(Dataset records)
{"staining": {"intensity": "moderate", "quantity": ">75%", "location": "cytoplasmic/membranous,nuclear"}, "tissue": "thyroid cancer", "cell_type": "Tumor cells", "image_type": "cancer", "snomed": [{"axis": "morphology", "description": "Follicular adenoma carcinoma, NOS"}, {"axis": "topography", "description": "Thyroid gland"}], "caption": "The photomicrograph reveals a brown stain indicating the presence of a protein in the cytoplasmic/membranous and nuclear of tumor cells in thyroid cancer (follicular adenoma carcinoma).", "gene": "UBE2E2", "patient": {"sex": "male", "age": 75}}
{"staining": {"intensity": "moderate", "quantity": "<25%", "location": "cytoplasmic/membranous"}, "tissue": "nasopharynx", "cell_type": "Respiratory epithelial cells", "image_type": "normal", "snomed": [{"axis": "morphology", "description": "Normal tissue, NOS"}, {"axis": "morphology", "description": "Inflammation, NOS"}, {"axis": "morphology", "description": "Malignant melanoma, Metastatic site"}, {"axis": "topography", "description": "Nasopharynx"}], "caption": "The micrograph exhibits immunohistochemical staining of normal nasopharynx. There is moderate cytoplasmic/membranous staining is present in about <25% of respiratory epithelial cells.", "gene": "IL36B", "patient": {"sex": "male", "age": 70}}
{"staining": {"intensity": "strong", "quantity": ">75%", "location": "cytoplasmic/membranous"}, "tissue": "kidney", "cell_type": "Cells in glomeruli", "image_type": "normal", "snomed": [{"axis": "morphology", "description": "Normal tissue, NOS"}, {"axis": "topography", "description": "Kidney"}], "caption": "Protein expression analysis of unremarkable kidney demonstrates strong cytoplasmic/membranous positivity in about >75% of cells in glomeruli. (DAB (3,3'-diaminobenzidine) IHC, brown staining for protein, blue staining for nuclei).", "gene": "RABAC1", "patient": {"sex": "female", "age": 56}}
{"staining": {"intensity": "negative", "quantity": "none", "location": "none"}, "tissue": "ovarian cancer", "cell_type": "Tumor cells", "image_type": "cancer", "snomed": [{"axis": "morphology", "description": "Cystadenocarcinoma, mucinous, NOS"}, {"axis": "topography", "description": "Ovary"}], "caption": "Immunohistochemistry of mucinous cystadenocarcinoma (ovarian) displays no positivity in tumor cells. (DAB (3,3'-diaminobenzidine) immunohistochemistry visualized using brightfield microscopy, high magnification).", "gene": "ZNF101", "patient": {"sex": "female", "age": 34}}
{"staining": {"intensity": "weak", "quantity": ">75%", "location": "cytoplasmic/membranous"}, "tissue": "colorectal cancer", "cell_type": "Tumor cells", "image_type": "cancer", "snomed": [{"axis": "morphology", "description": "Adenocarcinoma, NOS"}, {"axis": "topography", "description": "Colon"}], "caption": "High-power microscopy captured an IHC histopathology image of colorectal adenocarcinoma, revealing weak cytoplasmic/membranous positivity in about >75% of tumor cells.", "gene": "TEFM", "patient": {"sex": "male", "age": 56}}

## Exercise directions:
Every record must be written out again without any change.

## Answer to the problem:
{"staining": {"intensity": "moderate", "quantity": ">75%", "location": "cytoplasmic/membranous,nuclear"}, "tissue": "thyroid cancer", "cell_type": "Tumor cells", "image_type": "cancer", "snomed": [{"axis": "morphology", "description": "Follicular adenoma carcinoma, NOS"}, {"axis": "topography", "description": "Thyroid gland"}], "caption": "The photomicrograph reveals a brown stain indicating the presence of a protein in the cytoplasmic/membranous and nuclear of tumor cells in thyroid cancer (follicular adenoma carcinoma).", "gene": "UBE2E2", "patient": {"sex": "male", "age": 75}}
{"staining": {"intensity": "moderate", "quantity": "<25%", "location": "cytoplasmic/membranous"}, "tissue": "nasopharynx", "cell_type": "Respiratory epithelial cells", "image_type": "normal", "snomed": [{"axis": "morphology", "description": "Normal tissue, NOS"}, {"axis": "morphology", "description": "Inflammation, NOS"}, {"axis": "morphology", "description": "Malignant melanoma, Metastatic site"}, {"axis": "topography", "description": "Nasopharynx"}], "caption": "The micrograph exhibits immunohistochemical staining of normal nasopharynx. There is moderate cytoplasmic/membranous staining is present in about <25% of respiratory epithelial cells.", "gene": "IL36B", "patient": {"sex": "male", "age": 70}}
{"staining": {"intensity": "strong", "quantity": ">75%", "location": "cytoplasmic/membranous"}, "tissue": "kidney", "cell_type": "Cells in glomeruli", "image_type": "normal", "snomed": [{"axis": "morphology", "description": "Normal tissue, NOS"}, {"axis": "topography", "description": "Kidney"}], "caption": "Protein expression analysis of unremarkable kidney demonstrates strong cytoplasmic/membranous positivity in about >75% of cells in glomeruli. (DAB (3,3'-diaminobenzidine) IHC, brown staining for protein, blue staining for nuclei).", "gene": "RABAC1", "patient": {"sex": "female", "age": 56}}
{"staining": {"intensity": "negative", "quantity": "none", "location": "none"}, "tissue": "ovarian cancer", "cell_type": "Tumor cells", "image_type": "cancer", "snomed": [{"axis": "morphology", "description": "Cystadenocarcinoma, mucinous, NOS"}, {"axis": "topography", "description": "Ovary"}], "caption": "Immunohistochemistry of mucinous cystadenocarcinoma (ovarian) displays no positivity in tumor cells. (DAB (3,3'-diaminobenzidine) immunohistochemistry visualized using brightfield microscopy, high magnification).", "gene": "ZNF101", "patient": {"sex": "female", "age": 34}}
{"staining": {"intensity": "weak", "quantity": ">75%", "location": "cytoplasmic/membranous"}, "tissue": "colorectal cancer", "cell_type": "Tumor cells", "image_type": "cancer", "snomed": [{"axis": "morphology", "description": "Adenocarcinoma, NOS"}, {"axis": "topography", "description": "Colon"}], "caption": "High-power microscopy captured an IHC histopathology image of colorectal adenocarcinoma, revealing weak cytoplasmic/membranous positivity in about >75% of tumor cells.", "gene": "TEFM", "patient": {"sex": "male", "age": 56}}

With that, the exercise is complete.